What the exercise asks. Go to the line containing "Генштаб ЗСУ: висока активність росіян" in the material below. From there to the end, retype every line exactly and drop the pictures.

+++ Input material +++

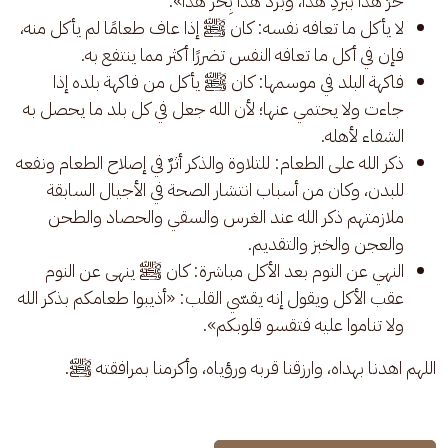
حرَّ هذا ببَردِ هذا، وبَردَ هذا بِحَرِّ هذا».
لا يأكل ما تعافه نفسه: كان ﷺ إذا عاف طعامًا لم يأكل منه،
فإن في أكل ما تعافه النفس تضررًا أكثر مما ينتفع به.
فاكهة البلد في موسمها: كان ﷺ يأكل من فاكهة بلده إذا
جاءت ولا يحتمي عنها؛ لأن الله جعل في كل بلد ما يحصل به
الشفاء لأهله.
ذكر الله على الطعام: للتلاوة والذكر أثرٌ في إصلاح الطعام ونفعه
للبدن، وكان من أسباب انتشار الصحة في الأجيال السابقة
ملازمتهم ذكر الله عند الغرس والسقي والحصاد والطحن
والعجن والخبز والتقديم.
النهي عن النوم بعد الأكل مباشرة: كان ﷺ ينهى عن النوم
عقب الأكل ويقول إنه يقسّي القلب: «أذيبوا طعامكم بذكر الله
ولا تناموا عليه فتقسو قلوبكم».
اللهم اهدنا بهداه، وارزقنا قربه ورؤياه، وأكرمنا بمرافقته ﷺ.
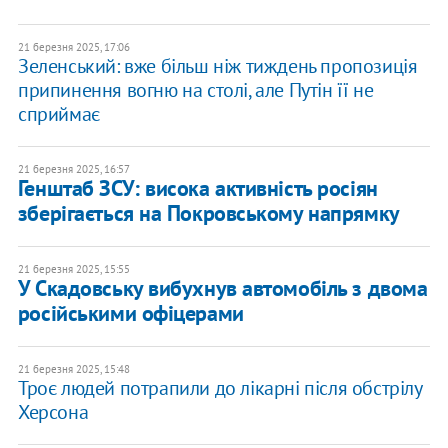
21 березня 2025, 17:06
Зеленський: вже більш ніж тиждень пропозиція
припинення вогню на столі, але Путін її не
сприймає
21 березня 2025, 16:57
Генштаб ЗСУ: висока активність росіян
зберігається на Покровському напрямку
21 березня 2025, 15:55
У Скадовську вибухнув автомобіль з двома
російськими офіцерами
21 березня 2025, 15:48
Троє людей потрапили до лікарні після обстрілу
Херсона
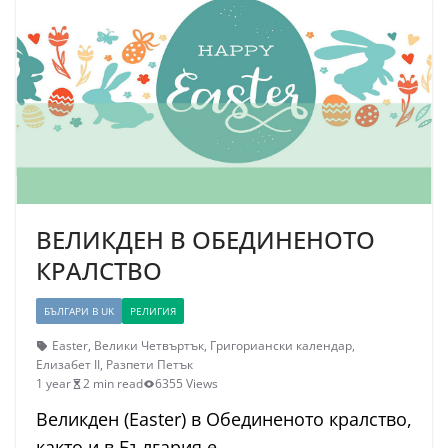
ВЕЛИКДЕН В ОБЕДИНЕНОТО
КРАЛСТВО
БЪЛГАРИ В UK
РЕЛИГИЯ
Easter
,
Велики Четвъртък
,
Григориански календар
,
Елизабет II
,
Разпети Петък
1 year
2 min read
6355 Views
Великден (Easter) в Обединеното кралство,
както и в България е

+++

Solved problem.
Генштаб ЗСУ: висока активність росіян
зберігається на Покровському напрямку
21 березня 2025, 15:55
У Скадовську вибухнув автомобіль з двома
російськими офіцерами
21 березня 2025, 15:48
Троє людей потрапили до лікарні після обстрілу
Херсона
ВЕЛИКДЕН В ОБЕДИНЕНОТО
КРАЛСТВО
БЪЛГАРИ В UK
РЕЛИГИЯ
Easter
,
Велики Четвъртък
,
Григориански календар
,
Елизабет II
,
Разпети Петък
1 year
2 min read
6355 Views
Великден (Easter) в Обединеното кралство,
както и в България е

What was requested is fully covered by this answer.